Series editor Marv Wolfman, an excellent writer elsewhere, steps in as scripter. He summarily disposes of the Bicentennial story, and demotes Strange from the ill-defined role of Sorcerer Supreme. If Wolfman wanted to draw the character back to more earthly concerns, as Roy Thomas had done (Volume 3), there’s no hint of it, with Strange involved in the same inter-dimensional god-bothering. This time, it’s with hooded (non) entities The Creators, (who want to destroy his/our universe). This sends Strange into other realms Phaseworld and the Quadriverse. Memorable moments include the boar-headed ‘Dr Stranger Yet’, The Ancient One’s back-alley return to Earth, and a confused Clea throwing spells at Police and civilians. But these are undermined by the fantasy barrel-scrapings of a rescued damsel and medieval knight flying an eagle. The Quadriverse itself proves anti-climactic, with Strange summarily navigating all four sectors and passing their supposed challenges, without fanfare until a denouement explanation.

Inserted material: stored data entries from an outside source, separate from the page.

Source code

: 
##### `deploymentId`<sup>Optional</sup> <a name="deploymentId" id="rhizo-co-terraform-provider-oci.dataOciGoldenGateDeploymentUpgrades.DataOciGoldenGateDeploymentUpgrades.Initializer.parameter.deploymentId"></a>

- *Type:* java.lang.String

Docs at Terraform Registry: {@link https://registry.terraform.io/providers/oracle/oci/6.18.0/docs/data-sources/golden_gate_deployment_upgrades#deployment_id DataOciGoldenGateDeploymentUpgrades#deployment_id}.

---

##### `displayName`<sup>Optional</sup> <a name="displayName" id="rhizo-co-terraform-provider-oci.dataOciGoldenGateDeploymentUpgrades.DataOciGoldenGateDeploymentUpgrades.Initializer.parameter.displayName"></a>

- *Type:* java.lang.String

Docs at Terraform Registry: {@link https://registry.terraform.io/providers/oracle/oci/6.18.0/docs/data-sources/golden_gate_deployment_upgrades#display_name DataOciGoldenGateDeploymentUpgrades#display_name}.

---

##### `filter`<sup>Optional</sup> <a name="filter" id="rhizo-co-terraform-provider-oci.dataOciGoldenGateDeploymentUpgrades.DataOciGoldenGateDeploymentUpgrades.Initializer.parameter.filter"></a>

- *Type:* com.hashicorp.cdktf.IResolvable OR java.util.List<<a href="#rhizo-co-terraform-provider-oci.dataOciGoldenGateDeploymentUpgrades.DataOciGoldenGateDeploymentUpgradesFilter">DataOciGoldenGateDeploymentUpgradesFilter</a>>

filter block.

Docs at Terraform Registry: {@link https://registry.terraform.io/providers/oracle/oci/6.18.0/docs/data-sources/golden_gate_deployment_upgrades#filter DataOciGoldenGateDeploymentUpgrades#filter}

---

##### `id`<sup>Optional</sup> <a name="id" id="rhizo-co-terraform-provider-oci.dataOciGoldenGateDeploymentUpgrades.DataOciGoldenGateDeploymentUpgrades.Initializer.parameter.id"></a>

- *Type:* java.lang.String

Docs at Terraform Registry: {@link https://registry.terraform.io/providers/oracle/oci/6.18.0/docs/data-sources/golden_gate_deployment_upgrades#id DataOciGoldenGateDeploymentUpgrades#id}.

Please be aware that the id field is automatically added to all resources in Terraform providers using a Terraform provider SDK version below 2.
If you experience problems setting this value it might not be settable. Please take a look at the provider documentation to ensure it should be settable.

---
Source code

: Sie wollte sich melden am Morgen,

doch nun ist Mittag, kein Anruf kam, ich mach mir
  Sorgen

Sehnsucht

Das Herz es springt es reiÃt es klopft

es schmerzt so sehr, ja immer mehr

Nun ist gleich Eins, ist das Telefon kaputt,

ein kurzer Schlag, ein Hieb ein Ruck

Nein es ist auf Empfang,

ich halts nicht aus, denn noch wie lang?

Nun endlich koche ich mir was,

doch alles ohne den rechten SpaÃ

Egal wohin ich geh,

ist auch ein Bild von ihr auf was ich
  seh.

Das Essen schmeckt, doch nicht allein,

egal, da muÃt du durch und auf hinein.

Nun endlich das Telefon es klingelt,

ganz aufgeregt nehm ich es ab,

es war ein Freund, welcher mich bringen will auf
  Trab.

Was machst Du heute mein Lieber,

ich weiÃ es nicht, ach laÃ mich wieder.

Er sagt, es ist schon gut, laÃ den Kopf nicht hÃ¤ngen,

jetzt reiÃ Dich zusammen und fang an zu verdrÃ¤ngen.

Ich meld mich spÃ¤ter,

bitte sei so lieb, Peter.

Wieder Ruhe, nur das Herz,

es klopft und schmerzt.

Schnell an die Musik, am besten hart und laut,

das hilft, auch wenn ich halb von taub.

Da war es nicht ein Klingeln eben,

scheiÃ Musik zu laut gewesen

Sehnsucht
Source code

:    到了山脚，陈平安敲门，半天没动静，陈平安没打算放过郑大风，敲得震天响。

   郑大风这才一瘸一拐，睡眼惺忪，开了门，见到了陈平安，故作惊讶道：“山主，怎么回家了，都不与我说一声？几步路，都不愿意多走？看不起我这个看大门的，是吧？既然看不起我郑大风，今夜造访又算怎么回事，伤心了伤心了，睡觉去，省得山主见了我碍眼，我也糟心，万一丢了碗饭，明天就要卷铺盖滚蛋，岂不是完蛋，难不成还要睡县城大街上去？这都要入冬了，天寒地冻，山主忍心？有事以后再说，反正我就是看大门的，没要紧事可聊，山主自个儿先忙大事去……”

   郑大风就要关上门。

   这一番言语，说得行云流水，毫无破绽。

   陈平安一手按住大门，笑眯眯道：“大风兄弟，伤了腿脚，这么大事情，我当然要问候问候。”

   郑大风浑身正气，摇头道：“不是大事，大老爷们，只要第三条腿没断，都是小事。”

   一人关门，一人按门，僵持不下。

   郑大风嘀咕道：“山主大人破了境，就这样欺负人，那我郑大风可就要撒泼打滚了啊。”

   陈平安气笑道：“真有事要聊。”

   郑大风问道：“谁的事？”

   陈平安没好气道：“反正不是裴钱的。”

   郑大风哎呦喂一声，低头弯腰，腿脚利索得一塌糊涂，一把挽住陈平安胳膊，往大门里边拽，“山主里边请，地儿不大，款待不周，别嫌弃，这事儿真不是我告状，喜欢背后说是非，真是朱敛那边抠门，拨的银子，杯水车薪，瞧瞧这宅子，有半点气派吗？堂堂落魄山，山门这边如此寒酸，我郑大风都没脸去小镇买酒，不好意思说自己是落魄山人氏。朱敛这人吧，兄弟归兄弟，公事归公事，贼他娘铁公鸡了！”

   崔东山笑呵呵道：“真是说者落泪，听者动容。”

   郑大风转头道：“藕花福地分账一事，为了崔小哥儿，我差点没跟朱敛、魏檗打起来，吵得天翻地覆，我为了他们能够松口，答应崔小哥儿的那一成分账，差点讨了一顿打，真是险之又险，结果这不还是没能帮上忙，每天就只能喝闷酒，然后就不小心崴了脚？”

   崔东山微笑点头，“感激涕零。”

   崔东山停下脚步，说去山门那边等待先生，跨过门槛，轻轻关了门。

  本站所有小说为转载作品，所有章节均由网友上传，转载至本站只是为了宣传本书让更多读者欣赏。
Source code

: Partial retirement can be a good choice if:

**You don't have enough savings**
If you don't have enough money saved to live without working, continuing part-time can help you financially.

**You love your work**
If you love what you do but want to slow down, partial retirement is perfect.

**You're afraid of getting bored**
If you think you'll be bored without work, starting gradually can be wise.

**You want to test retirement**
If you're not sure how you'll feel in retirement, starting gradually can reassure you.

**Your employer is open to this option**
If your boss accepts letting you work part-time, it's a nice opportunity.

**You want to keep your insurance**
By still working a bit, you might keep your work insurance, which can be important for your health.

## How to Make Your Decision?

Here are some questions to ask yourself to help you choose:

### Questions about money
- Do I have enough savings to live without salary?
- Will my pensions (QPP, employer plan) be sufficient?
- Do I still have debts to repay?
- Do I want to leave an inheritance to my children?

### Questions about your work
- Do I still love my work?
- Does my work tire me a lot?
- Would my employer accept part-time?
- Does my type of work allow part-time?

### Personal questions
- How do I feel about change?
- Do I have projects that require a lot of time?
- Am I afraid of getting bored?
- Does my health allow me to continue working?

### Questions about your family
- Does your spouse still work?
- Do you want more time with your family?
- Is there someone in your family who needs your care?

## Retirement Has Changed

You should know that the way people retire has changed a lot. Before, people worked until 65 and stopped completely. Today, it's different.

The book opens as penciller Gene Colan returns. He’s soon joined by inker/finisher/colourist Tom Palmer to deliver their second ’spellbinding’ run on the series (featured image, left). The duo leave the title with Englehart, halfway through this collection. P. Craig Russell, (admired on Killraven), co-plots, pencils, inks and colours a double-length Annual, indicating a labour of love. He delivers some elegant page designs highlighting the magical world and effects (featured image, right). However, most of Russell’s skill goes into the achingly beautiful line-work: then looking like the future, but now possessing a period charm. Masters of mystic artwork Jim Starlin and Tom Sutton, are mismatched with inkers Rudy Nebres and Ernie Chua, whose intricate traditional rendering would find a better home in Marvel’s black and white magazines.

Such collections are typically mixed, but two hundred pages of peak Englehart/Colan/Palmer tip the scales for this, with the Russell story a bonus.